TRAVAIL DEMANDÉ ::
1 > Reproduisez fidèlement le passage du texte sur l'outre-mer français qui va de « La plus instante » jusqu'à « cap, une identité... ».
2 > Dites si chacune des affirmations suivantes concorde avec le texte sur l'outre-mer français, en répondant par oui ou par non et en citant les mots du texte qui tranchent. (a) Grâce à l'outre-mer, la France est la deuxième puissance maritime du monde. (b) La richesse par habitant des Antilles et de La Réunion dépasse le niveau métropolitain. (c) Le chômage des jeunes y dépasse 40 %.

===== TEXTE À LIRE =====

La plus instante tient au mal récurrent d'une économie postcoloniale et la moins formalisée mais la plus profonde, c'est le mal-être d'un peuple qui se cherche un nom, un cap, une identité...
D'un long passé impérial la France a hérité, sur trois océans, un archipel unique en son genre. Elle y jouit d'une extension stratégique avantageuse. Elle s'enorgueillit de l'avoir rassemblé au sein même de la Nation en faisant de ces îles soit des départements, soit des territoires autonomisés. Mais la France s'est, hélas, endormie sur ses lauriers. Pour perturber l'idylle, en vérité trompeuse, de la famille française, l'Histoire et la Géographie se sont mises de la partie. Elles pèsent lourd.
La Géographie, l'éloignement et la dispersion alourdissent les handicaps naturels de l'insularité. Transports coûteux, monopoles abusifs, coûts prohibitifs ! Ils font des Antilles et de La Réunion des Corse exagérées. Exportant peu, important dix à quinze fois plus, elles vivent ou vivotent dans la manne d'une dispendieuse assistance d'Etat. Les RMIstes y prolifèrent. La richesse par habitant se pavane bien au-dessus du niveau des îles voisines qui croupissent dans l'indépendance, mais elle stagne bien au-dessous du niveau métropolitain. Elles sont en somme riches dans leur aire géographique et pauvres dans leur aire nationale. Leur chômage massif s'envole, pour la jeunesse, au-dessus de 40 %. Il y fomente la délinquance et pourvoit en casseurs les journées d'émeute.
Une économie postcoloniale demande à l'Etat de materner ces îles déshéritées : ni la banane ni le tourisme ne pourraient leur assurer le niveau de vie actuel, qu'elles trouvent insupportable. C'est un changement radical de « logiciel » économique qui s'impose et qu'Yves Jégo aimerait promouvoir. Il n'est pas si utopique qu'il paraît : grâce à l'outre-mer, la France est la deuxième puissance maritime du monde. La mer est un atout majeur de notre univers mondialisé ! Productions-pilotes d'énergies écologiques (La Réunion tient le bon bout) ; exploitations, en techniques d'avant-garde, des immenses réserves halieutiques et des fonds marins ; relocalisation de réseaux numériques, etc. Un pactole inexploité !
L'Histoire cependant se réveille, une Histoire tatouée sur la peau des Antillais. La peau, dit-on, c'est ce qu'il y a de plus profond chez l'homme : on n'en sort pas comme d'une défroque. Et il faut être de peau noire pour comprendre l'insistante rumination d'un passé saccagé. « A qui fera-t-on croire, hurle cet Antillais, que tous les hommes ont, comme nous, connu la traite, l'esclavage, le total outrage, la vaste insulte ? » Eh bien, oui ! Il faut être Noir pour ressentir encore l'historique outrage. Et pleurer, comme délivré, à l'élection d'Obama.

===== LIGNES DE DONNÉES =====

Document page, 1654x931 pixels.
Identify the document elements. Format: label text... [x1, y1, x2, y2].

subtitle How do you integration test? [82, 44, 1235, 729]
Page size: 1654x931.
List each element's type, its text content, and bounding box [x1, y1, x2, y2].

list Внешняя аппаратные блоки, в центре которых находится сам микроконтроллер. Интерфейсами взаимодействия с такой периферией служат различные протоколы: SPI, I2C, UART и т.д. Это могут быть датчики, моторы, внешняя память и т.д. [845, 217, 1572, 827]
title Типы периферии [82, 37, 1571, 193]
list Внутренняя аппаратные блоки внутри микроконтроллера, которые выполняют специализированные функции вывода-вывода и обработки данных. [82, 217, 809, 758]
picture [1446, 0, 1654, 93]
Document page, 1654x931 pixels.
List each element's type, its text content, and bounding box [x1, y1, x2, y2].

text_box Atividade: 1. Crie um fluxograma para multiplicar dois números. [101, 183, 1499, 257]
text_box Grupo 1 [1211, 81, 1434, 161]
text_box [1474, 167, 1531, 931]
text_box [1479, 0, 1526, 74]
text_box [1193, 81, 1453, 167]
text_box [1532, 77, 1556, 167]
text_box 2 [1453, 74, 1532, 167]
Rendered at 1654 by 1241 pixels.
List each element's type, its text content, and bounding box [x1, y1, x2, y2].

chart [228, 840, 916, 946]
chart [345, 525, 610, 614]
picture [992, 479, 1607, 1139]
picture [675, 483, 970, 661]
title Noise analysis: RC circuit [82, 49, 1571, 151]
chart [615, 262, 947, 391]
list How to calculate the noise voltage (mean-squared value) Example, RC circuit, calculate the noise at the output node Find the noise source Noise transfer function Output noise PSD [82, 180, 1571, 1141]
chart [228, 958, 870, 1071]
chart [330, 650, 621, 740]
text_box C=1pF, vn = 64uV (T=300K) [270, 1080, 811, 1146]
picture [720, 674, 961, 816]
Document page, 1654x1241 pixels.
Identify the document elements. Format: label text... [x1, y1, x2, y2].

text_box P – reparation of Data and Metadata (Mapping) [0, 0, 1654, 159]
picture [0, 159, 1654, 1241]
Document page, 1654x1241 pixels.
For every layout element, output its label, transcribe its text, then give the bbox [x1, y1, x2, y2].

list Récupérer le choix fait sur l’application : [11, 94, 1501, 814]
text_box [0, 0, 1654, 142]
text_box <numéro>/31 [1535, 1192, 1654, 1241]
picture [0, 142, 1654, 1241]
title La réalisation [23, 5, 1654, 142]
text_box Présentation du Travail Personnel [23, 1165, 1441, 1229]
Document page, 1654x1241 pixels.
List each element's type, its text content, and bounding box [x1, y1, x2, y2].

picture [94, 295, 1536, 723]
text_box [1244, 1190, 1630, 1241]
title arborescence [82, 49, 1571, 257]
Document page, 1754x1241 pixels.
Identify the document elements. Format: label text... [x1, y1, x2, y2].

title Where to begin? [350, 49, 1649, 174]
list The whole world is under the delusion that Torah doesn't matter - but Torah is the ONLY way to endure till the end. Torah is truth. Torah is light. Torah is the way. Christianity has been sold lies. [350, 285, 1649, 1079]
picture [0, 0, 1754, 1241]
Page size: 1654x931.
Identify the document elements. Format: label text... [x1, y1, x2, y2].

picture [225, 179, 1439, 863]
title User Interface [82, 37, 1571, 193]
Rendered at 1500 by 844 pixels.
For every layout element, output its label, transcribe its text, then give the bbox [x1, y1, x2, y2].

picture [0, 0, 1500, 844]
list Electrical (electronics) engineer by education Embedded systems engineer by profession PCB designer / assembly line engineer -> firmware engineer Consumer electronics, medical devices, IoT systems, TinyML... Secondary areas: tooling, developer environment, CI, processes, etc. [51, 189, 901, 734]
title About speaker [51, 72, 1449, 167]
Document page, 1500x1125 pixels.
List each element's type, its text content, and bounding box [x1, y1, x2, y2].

=====

RÉPONSES À L'EXERCICE ::
1 >
La plus instante tient au mal récurrent d'une économie postcoloniale et la moins formalisée mais la plus profonde, c'est le mal-être d'un peuple qui se cherche un nom, un cap, une identité...

2 >
(a) Oui : « grâce à l'outre-mer, la France est la deuxième puissance maritime du monde ».
(b) Non : « elle stagne bien au-dessous du niveau métropolitain ».
(c) Oui : « Leur chômage massif s'envole, pour la jeunesse, au-dessus de 40 % ».